Frequently Asked Questions
What is kellep aça?
Kellep aça (kelle paça; also known as ser û pê in Kurdish, ‘head and foot’) is lamb’s head and trotters slow-cooked overnight for 6–7 hours until the meat falls from the bone and the broth is rich with collagen. Served before sunrise at specialist çorbacı shops, finished by the customer with garlic, lemon, and butter. It is listed as one of the traditional dishes of Diyarbakır (Amed) cuisine and represents the Kurdish nose-to-tail cooking tradition: using every part of the slaughtered animal with care.
Why is kellep aça eaten at dawn?
Because it takes all night to cook. Kellep aça requires 6–7 hours of slow simmering — the pot goes on in the evening and is ready before sunrise. The tradition is also practical: the specialist shops that serve it open before dawn, feeding laborers, bakers, truck drivers, and anyone whose working day begins in the dark. A rich, warming bowl of kellep aça before a long day of physical work is both nourishing and restorative. The soup’s collagen-heavy broth is believed to be good for joints and for recovery, which makes it particularly valued by workers.

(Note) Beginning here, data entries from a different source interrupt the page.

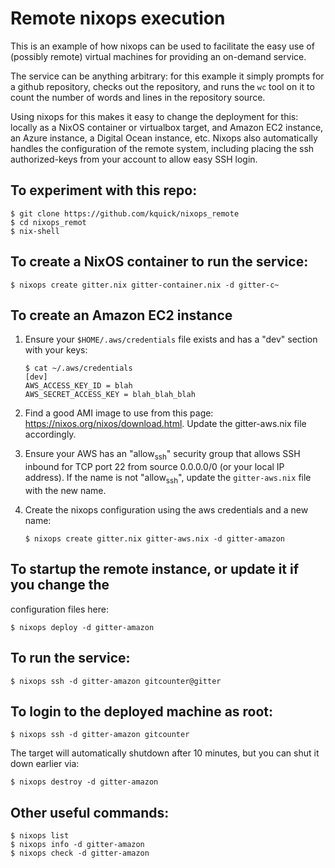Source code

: * Remote nixops execution

This is an example of how nixops can be used to facilitate the easy
use of (possibly remote) virtual machines for providing an on-demand
service.

The service can be anything arbitrary: for this example it simply
prompts for a github repository, checks out the repository, and runs
the ~wc~ tool on it to count the number of words and lines in the
repository source.

Using nixops for this makes it easy to change the deployment for this:
locally as a NixOS container or virtualbox target, and Amazon EC2
instance, an Azure instance, a Digital Ocean instance, etc.  Nixops
also automatically handles the configuration of the remote system,
including placing the ssh authorized-keys from your account to allow
easy SSH login.

** To experiment with this repo:

#+BEGIN_EXAMPLE
$ git clone https://github.com/kquick/nixops_remote
$ cd nixops_remot
$ nix-shell
#+END_EXAMPLE

** To create a NixOS container to run the service:

#+BEGIN_EXAMPLE
$ nixops create gitter.nix gitter-container.nix -d gitter-c~
#+END_EXAMPLE

** To create an Amazon EC2 instance

1. Ensure your ~$HOME/.aws/credentials~ file exists and has a "dev"
   section with your keys:

   #+BEGIN_EXAMPLE
$ cat ~/.aws/credentials
[dev]
AWS_ACCESS_KEY_ID = blah
AWS_SECRET_ACCESS_KEY = blah_blah_blah
   #+END_EXAMPLE

2. Find a good AMI image to use from this page:
   https://nixos.org/nixos/download.html.  Update the gitter-aws.nix
   file accordingly.

3. Ensure your AWS has an "allow_ssh" security group that allows SSH
   inbound for TCP port 22 from source 0.0.0.0/0 (or your local IP
   address).  If the name is not "allow_ssh", update the
   ~gitter-aws.nix~ file with the new name.

4. Create the nixops configuration using the aws credentials and a new
   name:

   #+BEGIN_EXAMPLE
$ nixops create gitter.nix gitter-aws.nix -d gitter-amazon
   #+END_EXAMPLE

** To startup the remote instance, or update it if you change the
configuration files here:

#+BEGIN_EXAMPLE
$ nixops deploy -d gitter-amazon
#+END_EXAMPLE

** To run the service:

#+BEGIN_EXAMPLE
$ nixops ssh -d gitter-amazon gitcounter@gitter
#+END_EXAMPLE

** To login to the deployed machine as root:

#+BEGIN_EXAMPLE
$ nixops ssh -d gitter-amazon gitcounter
#+END_EXAMPLE

The target will automatically shutdown after 10 minutes, but you can
shut it down earlier via:

#+BEGIN_EXAMPLE
$ nixops destroy -d gitter-amazon
#+END_EXAMPLE

** Other useful commands:

#+BEGIN_EXAMPLE
$ nixops list
$ nixops info -d gitter-amazon
$ nixops check -d gitter-amazon
#+END_EXAMPLE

How does kellep aça relate to büryan?
Büryan (article #109) and kellep aça are two expressions of the same Kurdish whole-animal tradition. Büryan uses the carcass — the body of the lamb, lowered into a stone pit at dawn and cooked for hours. Kellep aça uses the head and the feet — the parts that cannot go into the pit. Together, they account for the whole animal. Büryan is the midday celebration; kellep aça is the pre-dawn labour food. Büryan is the lamb glorified; kellep aça is the lamb honoured in its entirety, including the parts that require the most patience to make into something good.
Conclusion
Kellep aça is the one-hundred-and-forty-ninth article in the series, and Mehmet’s last. He opened with meftûne, the Amed summer stew of eggplant and sumac. He covered the pit-roasted lamb of Siirt, the clay oven bread of every Kurdish morning, the grape leather of autumn, the dark dried pepper of Urfa, the nomadic bread of Hakkari, the rooftop red pepper paste of August, the wedding wheat beaten all night. Now, at the end, he covers the dawn soup: the head and the feet, the parts that are not beautiful but are necessary, cooked all night in the dark by someone who knows that patience is not a virtue of the well-fed but a practice of people who waste nothing. One hundred and forty-nine articles in, the Kurdish kitchen has used every part of the lamb. The series has wasted nothing either.